Fig. 5. HDAC6 was associated with the crotonylation of Lamin A.

a Kcr level of PLC/PRF/5 cells treated with small molecular inhibitors and NaCr (10 mM) was measured by Western blot. The crotonylation of lamin A with indicated concentration of Nexturastat A (b), knock down of HDAC6 (c) or overexpression HDAC6 (d) was detected by IP followed with Western blot. e–g The exogenous and endogenous interaction of HDAC6 and lamin A was determined by co-immunoprecipitation (Co-IP). h HDAC6 expression in hypoxia and normoxia was detected by Western blot. i The crotonylation of exogenous WT or mutant lamin A in LMNA-KO PLC/PRF/5 cells with or without knock-down of HDAC6. CCK-8 assay (j) AND Ki-67 expression (k) in LMNA-KO PLC/PRF/5 cells with overexpression of WT of mutant lamin A and HDAC6. Data presented as the mean ± SEM. N = 3, ns, not significant; **, P < 0.01; ***, P < 0.001.

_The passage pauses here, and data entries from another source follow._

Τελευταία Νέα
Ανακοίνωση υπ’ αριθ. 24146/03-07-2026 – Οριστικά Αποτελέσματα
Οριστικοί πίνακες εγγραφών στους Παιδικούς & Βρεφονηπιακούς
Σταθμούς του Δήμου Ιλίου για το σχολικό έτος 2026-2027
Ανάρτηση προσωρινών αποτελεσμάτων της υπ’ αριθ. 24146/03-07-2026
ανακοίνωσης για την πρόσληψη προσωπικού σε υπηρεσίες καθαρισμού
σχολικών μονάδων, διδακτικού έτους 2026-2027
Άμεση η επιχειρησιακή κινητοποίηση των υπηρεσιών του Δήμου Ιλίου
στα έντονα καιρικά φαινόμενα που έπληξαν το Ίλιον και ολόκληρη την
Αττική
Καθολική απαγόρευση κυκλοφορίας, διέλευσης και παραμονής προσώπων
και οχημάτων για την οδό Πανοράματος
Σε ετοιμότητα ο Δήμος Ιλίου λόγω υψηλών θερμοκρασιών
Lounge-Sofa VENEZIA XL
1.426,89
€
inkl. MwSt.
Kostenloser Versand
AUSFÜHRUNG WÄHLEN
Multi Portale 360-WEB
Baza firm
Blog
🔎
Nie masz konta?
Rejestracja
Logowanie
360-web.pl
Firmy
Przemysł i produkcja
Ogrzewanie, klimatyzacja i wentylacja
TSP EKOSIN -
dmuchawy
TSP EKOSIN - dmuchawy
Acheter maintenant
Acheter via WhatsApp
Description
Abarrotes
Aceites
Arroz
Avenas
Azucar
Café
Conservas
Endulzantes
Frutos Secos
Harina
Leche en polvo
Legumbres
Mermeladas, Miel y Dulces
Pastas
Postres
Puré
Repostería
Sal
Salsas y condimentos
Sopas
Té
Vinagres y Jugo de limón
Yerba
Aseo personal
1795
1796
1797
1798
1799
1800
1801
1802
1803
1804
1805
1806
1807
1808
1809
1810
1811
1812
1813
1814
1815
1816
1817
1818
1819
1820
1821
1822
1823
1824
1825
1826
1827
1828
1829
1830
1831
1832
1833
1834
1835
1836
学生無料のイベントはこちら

Fig. 6. HDAC6/lamin A complex regulated the senescence of liver cancer cells.

a PE/annexin-V staining of PLC/PRF/5 LMNA^–/– cells with the overexpression of WT or mutant lamin A. Data presented as the mean ± SEM. N = 3, ns, not significant. b SA-β-Gal staining of PLC/PRF/5 LMNA^–/– cells with the overexpression of WT or mutant lamin A. Data presented as the mean ± SEM. N = 3, **, P < 0.01. c Relative mRNA levels of p21, p16, IL-6, and IL-8 were quantified with qPCR. Data presented as the mean ± SEM. N = 3, **, P < 0.01; ***, P < 0.001. d The expression of p21 and p16 was detected by Western blot. e SA-β-Gal staining of subcutaneous xenograft tumor tissue. f SA-β-Gal staining of sk-Hep1 LMNA^–/– and PLC/PRF/5 LMNA^–/– cells with overexpression of WT or mutant lamin A and HDAC6. Data presented as the mean ± SEM. N = 3, ns, not significant; ***, P < 0.001. g The relative mRNA levels of p21, p16, IL-6, and IL-8 were quantified by qPCR. Data presented as the mean ± SEM. N = 3, ns, not significant; ***, P < 0.001. h The expression of p21 and p16 was detected with Western blot. i A hypothetical model showing that lamin A crotonylation was upregulated in hypoxia due to the downregulation of HDAC, leading to liver cancer senescence bypassing and proliferation.